Summary judgment should be granted where "the pleadings, depositions, answers to interrogatories, and admissions on file, together with the affidavits, if any, show that there is no genuine issue as to any material fact and that the moving party is entitled to a judgment as a matter of law." Fed. R. Civ. P. 56(c). The moving party has the responsibility of informing the Court as to portions of the record that demonstrate the absence of a genuine issue of material fact. Celotex Corp. v. Catrett, 477 U.S. 317, 323 (1986). The movant may meet this burden by demonstrating "that there is an absence of evidence to support the nonmoving party's case." Id. at 325.

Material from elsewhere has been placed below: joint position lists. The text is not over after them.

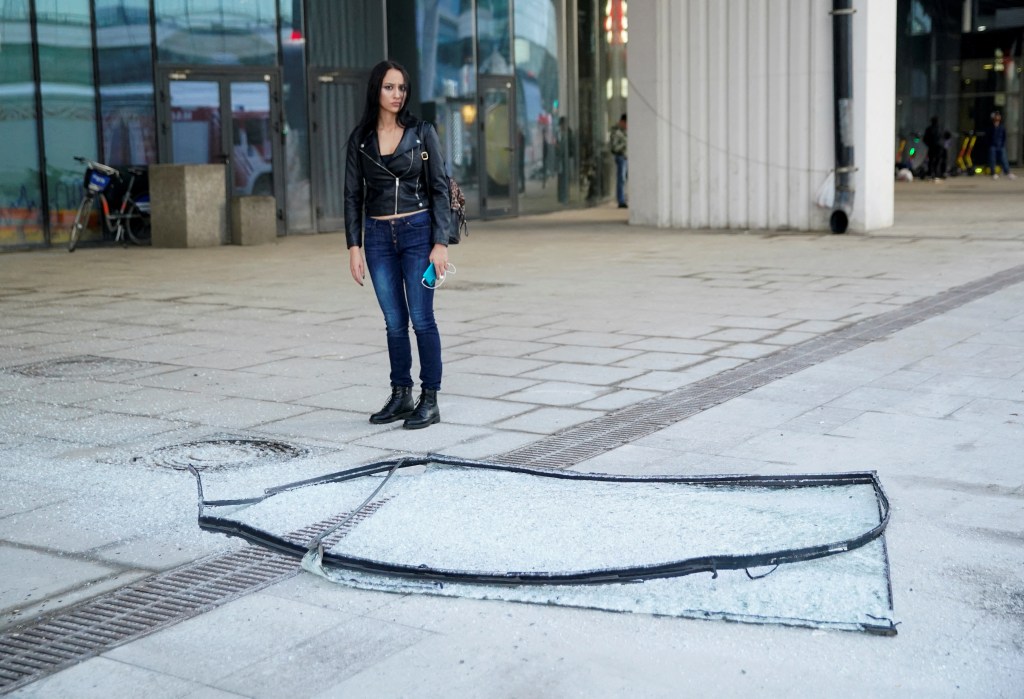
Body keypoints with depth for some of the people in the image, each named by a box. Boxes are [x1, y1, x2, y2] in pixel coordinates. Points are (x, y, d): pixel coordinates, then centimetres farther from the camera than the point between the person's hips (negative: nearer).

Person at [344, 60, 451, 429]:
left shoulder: (422, 132, -1)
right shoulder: (360, 138, 5)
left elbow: (439, 189, -2)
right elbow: (353, 196, 7)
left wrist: (440, 243, -10)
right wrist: (354, 246, 0)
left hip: (418, 232, -2)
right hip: (378, 236, 2)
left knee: (421, 318, -4)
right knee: (394, 322, 7)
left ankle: (430, 400, 5)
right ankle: (401, 396, 18)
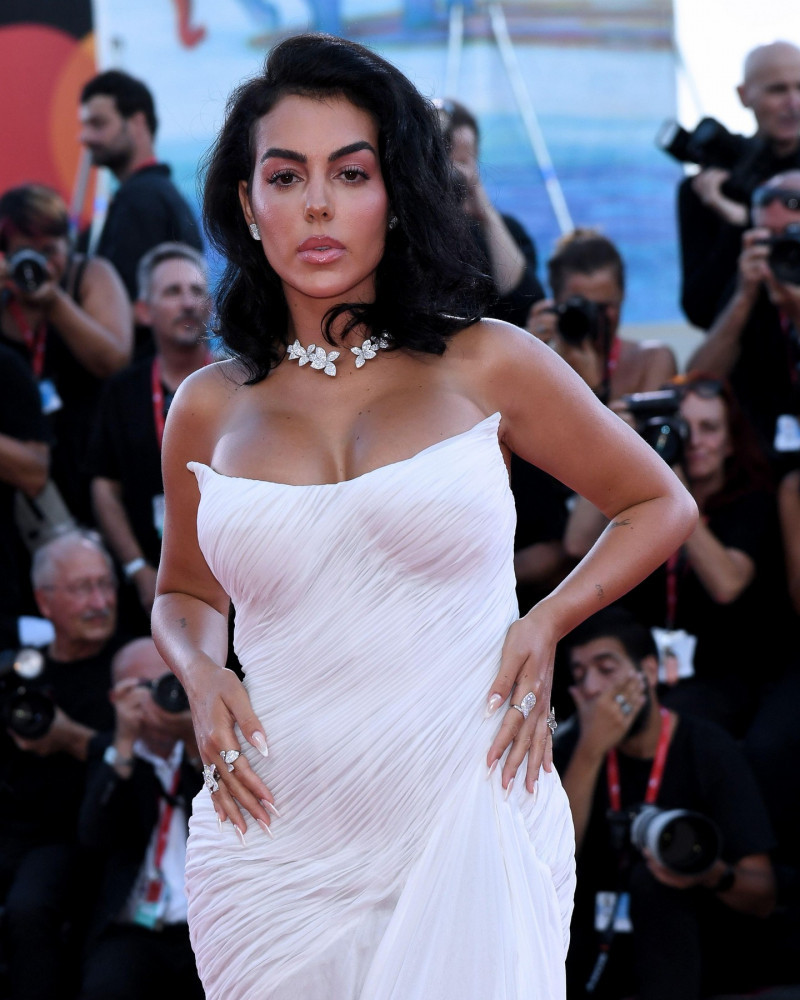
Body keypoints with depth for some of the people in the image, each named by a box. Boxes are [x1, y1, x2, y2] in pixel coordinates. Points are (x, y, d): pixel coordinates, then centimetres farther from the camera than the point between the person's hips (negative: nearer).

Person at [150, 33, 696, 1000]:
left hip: (469, 833, -1)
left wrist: (546, 624, -2)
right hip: (280, 845, 2)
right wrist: (201, 674, 2)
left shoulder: (484, 365, 2)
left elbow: (661, 504, 13)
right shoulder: (209, 408, 8)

Once the movant has met its burden, to survive summary judgment the "non-movant must show through specific evidence that a triable issue of fact remains on issues on which [s]he bears the burden of proof at trial." Warsco v. Preferred Tech. Group, 258 F.3d 557, 563 (7th Cir. 2001); see also Celotex Corp., 477 U.S. at 322-24. "The non-movant may not rest upon mere allegations in the pleadings or upon conclusory statements in affidavits; it must go beyond the pleadings and support its contentions with proper documentary evidence." Chemsource, Inc. v. Hub Group, Inc., 106 F.3d 1358, 1361 (7th Cir. 1997).

This Court must nonetheless "view the record and all inferences drawn from it in the light most favorable to the [non-moving party]." Holland v. Jefferson Nat. Life Ins. Co., 883 F.2d 1307, 1312 (7th Cir. 1989). In doing so, this Court is not "required to draw every conceivable inference from the record -- only those inferences that are reasonable." Bank Leumi Le-Isreal, B.M. v. Lee, 928 F.2nd 232, 236 (7th Cir. 1991). Therefore, if the record before the court "could not lead a rational trier of fact to find for the non-moving party," then no genuine issue of material fact exists and, the moving party is entitled to judgment as a matter of law. McClendon v. Indiana Sugars, Inc., 108 F.3d 789, 796 (7th Cir. 1997) (quoting Matsushita Elec. Indus. Co. v. Zenith Radio Corp., 475 U.S. 574, 587 (1986)).

III. ANALYSIS

As the Seventh Circuit has explained, "[s]ummary judgment is not a dress rehearsal or practice run; it is the put up or shut up moment in a lawsuit, when a party must show what evidence it has that would convince a trier of fact to accept its version of the events." Hammel v. Eau Galle Cheese Factory, 407 F.3d 852, 859 (7th Cir.), cert. denied, 126 S.Ct. 746 (2005) (internal quotation omitted).

In the instant matter, Plaintiffs do not contest any of the facts set forth in Defendants' Partial Motion for Summary Judgment [Doc. #162]. Furthermore, Plaintiffs concede that the only evidence revealed during discovery was of a manufacturing defect. In fact, Plaintiffs state in their response that they "do not presently intend to submit the case to the jury on either design defect or failure to warn theories." [Doc. #171, pg. 4].

Thus, Plaintiffs cannot point to any evidence that would lead a rational trier of fact to find in favor of Plaintiffs on their design defect or failure to warn claims. As such, there is no genuine issue of material fact in dispute regarding Plaintiffs' design defect and failure to warn claims, and Defendant is entitled to judgment as a matter of law.

IT IS THEREFORE ORDERED that Defendants' Partial Motion for Summary Judgment Regarding Plaintiffs' Design Defect and Failure to Warn Claims [Doc. #162] is GRANTED.